Ranking of GNN-DOVE among other scorer groups on the CAPRI scoring dataset.
| Group | Performance | # Submitted targets | |
|---|---|---|---|
| All | Nonredundant | ||
| iScore | 9/6/2 | 6/5/1 | 13 (8) |
| GNN-DOVE | 9/3/1 | 6/2/1 | 13 (8) |
| GraphRank | 8/4/1 | 5/3/1 | 13 (8) |
| Bates | 8/4/1 | 5/2/0 | 10 (5) |
| Bonvin | 8/3/2 | 5/2/1 | 9 (5) |
| Weng | 8/2/3 | 5/2/1 | 9 (6) |
| Zou | 7/1/4 | 5/1/2 | 9 (6) |
| Wang | 6/3/2 | 4/2/1 | 6 (4) |
| Fernandez-Recio | 5/3/2 | 4/4/1 | 8 (7) |
| Elber | 5/1/1 | 4/1/0 | 5 (4) |
| Wolfson | 4/0/1 | 1/0/0 | 5 (2) |
| Camacho | 3/1/2 | 1/1/1 | 5 (2) |
Results of the existing methods were taken from Table 2 of the article by Geng et al. (2020).
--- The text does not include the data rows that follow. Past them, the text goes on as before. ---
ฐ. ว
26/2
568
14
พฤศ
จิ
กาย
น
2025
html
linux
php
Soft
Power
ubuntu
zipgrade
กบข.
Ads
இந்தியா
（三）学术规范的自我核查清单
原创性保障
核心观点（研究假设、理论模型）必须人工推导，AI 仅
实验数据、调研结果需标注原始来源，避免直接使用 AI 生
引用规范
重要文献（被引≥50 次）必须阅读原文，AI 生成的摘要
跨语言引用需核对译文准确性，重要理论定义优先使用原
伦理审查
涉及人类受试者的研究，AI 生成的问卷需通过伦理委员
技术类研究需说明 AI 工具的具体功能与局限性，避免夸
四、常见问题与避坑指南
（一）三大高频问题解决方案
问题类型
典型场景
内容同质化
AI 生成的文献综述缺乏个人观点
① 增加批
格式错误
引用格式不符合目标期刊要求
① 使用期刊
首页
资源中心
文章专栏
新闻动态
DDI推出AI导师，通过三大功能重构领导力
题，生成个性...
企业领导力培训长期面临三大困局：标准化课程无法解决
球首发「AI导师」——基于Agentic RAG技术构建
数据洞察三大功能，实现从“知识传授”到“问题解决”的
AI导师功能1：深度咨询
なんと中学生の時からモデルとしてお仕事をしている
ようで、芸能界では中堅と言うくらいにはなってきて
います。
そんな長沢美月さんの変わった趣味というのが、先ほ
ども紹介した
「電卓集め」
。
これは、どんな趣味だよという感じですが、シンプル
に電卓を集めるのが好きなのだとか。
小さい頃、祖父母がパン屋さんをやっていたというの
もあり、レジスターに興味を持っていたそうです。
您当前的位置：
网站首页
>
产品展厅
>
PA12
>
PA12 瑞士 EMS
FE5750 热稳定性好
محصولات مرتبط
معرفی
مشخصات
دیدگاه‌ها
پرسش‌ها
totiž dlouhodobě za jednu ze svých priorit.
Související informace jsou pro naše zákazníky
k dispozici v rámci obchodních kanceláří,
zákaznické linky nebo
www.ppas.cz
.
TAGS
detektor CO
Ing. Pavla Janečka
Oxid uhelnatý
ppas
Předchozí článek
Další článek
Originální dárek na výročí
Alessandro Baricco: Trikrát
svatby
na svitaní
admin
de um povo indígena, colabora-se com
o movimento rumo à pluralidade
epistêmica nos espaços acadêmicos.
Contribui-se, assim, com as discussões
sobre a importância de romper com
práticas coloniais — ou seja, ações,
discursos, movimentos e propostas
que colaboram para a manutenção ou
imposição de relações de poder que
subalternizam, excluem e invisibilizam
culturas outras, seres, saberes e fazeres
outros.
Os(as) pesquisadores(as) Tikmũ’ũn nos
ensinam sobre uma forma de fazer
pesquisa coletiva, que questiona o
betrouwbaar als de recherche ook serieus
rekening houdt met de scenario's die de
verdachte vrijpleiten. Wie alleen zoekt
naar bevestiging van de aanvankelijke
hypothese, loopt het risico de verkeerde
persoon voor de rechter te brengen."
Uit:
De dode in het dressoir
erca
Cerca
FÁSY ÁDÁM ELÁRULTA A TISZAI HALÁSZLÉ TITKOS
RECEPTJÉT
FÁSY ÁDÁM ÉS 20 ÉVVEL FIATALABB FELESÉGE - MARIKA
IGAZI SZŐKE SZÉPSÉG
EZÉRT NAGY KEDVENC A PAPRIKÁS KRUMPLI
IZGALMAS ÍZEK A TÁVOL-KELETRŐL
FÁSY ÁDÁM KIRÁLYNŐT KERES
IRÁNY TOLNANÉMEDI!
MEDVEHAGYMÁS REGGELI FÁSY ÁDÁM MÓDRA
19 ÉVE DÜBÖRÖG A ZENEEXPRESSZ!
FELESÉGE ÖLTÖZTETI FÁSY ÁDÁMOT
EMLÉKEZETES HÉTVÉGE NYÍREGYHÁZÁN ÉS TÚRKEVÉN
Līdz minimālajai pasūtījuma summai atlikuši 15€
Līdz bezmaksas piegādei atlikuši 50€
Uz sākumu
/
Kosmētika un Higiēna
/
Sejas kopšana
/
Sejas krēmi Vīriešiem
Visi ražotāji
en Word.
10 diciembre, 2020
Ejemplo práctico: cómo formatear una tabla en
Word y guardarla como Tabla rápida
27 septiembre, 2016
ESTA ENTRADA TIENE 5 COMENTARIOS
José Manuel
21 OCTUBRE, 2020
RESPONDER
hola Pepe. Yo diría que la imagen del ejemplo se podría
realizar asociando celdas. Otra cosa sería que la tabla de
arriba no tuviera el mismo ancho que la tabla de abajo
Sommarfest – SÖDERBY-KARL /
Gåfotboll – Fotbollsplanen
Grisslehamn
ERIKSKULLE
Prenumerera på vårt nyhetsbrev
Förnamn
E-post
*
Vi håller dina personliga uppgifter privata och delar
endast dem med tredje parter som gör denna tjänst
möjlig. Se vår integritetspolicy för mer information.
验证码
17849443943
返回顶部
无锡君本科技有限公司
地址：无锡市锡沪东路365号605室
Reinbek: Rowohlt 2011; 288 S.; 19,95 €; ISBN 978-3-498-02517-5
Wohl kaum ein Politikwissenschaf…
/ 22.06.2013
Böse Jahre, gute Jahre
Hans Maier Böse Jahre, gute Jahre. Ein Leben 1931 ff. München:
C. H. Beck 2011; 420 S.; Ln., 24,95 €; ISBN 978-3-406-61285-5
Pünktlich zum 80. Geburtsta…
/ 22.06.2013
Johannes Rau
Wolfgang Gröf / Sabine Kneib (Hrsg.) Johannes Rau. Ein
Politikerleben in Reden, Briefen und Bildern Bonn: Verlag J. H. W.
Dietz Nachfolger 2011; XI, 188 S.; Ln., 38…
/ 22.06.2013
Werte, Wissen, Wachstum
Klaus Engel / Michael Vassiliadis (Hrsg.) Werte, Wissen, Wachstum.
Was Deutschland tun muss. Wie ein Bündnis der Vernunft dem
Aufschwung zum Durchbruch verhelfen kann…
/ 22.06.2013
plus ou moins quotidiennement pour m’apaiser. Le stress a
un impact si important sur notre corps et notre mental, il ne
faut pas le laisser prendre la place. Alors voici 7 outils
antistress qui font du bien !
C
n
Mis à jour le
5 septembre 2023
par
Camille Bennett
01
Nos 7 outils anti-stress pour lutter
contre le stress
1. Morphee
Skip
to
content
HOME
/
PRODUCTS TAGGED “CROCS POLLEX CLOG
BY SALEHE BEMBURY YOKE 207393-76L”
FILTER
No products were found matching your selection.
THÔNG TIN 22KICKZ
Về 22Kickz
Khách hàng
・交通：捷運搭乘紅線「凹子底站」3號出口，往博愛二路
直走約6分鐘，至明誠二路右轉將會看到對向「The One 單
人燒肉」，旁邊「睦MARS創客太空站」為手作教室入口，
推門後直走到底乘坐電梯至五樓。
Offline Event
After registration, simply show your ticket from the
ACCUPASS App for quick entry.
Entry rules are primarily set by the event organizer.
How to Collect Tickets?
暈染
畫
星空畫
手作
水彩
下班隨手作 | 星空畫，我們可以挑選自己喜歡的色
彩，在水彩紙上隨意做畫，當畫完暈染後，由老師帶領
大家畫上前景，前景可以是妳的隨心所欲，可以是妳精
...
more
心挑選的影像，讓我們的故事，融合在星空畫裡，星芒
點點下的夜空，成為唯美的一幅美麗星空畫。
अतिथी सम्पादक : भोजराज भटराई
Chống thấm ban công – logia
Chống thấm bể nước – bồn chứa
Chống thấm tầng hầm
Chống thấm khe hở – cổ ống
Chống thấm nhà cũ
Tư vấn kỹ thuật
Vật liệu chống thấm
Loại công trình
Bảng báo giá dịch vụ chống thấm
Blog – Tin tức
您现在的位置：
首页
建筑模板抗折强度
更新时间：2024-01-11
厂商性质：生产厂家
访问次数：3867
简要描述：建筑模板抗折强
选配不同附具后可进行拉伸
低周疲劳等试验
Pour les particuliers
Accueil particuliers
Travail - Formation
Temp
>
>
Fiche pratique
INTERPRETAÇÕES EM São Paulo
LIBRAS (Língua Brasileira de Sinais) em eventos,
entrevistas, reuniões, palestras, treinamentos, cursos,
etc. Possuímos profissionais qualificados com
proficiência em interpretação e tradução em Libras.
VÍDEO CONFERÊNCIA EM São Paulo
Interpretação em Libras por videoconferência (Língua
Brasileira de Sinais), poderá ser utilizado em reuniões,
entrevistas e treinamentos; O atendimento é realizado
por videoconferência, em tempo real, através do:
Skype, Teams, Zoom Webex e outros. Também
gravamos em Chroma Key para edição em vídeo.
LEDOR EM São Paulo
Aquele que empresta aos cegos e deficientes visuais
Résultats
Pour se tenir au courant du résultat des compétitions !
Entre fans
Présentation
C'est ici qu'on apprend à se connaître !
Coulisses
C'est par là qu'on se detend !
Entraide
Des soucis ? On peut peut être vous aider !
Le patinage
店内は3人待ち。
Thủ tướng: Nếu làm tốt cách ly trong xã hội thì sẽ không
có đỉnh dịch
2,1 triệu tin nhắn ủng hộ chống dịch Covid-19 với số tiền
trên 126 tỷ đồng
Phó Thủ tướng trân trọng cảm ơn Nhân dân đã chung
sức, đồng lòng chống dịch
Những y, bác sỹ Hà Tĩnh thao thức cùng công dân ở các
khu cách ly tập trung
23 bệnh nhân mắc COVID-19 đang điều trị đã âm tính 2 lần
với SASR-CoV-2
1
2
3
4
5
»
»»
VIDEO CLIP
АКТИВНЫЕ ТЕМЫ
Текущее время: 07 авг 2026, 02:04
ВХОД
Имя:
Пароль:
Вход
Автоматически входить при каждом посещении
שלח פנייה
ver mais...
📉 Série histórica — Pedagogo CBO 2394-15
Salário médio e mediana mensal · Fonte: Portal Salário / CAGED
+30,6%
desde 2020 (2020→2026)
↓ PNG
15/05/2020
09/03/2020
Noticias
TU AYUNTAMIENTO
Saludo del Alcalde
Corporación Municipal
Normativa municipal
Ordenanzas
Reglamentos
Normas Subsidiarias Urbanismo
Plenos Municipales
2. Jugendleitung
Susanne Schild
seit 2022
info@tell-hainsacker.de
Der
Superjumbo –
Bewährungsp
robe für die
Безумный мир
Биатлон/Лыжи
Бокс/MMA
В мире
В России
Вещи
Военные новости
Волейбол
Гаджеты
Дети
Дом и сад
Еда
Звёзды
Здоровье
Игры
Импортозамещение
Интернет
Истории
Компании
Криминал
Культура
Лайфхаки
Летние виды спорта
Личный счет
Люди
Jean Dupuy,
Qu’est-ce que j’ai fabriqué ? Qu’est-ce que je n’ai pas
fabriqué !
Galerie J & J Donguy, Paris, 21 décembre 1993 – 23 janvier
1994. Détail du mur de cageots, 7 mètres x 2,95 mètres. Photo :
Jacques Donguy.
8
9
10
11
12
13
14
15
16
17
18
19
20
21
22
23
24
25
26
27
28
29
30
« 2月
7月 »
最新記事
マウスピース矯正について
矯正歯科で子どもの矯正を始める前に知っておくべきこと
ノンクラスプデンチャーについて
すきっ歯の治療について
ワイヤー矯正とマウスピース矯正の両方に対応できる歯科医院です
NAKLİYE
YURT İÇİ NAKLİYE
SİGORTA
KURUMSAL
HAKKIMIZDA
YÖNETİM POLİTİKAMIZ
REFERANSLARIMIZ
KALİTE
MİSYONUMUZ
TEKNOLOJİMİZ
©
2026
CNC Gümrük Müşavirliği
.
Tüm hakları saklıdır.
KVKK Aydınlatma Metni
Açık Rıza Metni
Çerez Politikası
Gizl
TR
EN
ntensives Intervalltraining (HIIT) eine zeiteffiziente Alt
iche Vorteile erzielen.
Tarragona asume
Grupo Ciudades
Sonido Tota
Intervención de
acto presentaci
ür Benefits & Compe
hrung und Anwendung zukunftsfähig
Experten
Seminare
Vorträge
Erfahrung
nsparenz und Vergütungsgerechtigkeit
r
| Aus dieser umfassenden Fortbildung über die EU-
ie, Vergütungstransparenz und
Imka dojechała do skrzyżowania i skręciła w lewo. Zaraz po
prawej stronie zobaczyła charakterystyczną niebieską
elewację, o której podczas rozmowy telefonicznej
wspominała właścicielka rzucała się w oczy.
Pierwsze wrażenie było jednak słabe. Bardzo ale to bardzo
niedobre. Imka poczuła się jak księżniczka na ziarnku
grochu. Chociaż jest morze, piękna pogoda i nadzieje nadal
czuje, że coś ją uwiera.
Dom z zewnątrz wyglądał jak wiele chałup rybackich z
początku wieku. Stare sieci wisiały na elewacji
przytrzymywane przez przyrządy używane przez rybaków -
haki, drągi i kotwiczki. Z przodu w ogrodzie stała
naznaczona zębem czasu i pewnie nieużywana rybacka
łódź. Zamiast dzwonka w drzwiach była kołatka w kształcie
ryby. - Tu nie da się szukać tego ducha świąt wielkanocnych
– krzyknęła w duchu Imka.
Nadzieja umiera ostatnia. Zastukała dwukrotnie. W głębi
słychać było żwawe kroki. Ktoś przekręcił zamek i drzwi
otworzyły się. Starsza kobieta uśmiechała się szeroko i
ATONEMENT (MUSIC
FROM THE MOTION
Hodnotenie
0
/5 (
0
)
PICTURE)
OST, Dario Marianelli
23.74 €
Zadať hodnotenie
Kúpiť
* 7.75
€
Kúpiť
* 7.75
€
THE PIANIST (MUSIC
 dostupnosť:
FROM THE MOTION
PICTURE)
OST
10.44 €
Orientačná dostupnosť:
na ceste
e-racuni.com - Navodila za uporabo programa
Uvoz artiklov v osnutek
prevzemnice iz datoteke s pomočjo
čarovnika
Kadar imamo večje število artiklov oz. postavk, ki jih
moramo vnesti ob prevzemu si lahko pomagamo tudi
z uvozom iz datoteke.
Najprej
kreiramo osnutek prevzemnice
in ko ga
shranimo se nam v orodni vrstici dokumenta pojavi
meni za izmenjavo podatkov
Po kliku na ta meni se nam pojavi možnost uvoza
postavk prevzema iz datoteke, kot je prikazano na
The numbers in the nonredundant column only considered targets in Table 4 that are not in the parentheses. The last column shows the number of targets that each group has submitted their prediction among the 13 targets listed in Table 4. The numbers in parentheses report the number of submitted targets among those which do not have similarity to the training set we used (i.e., discarding the targets in parentheses in Table 4).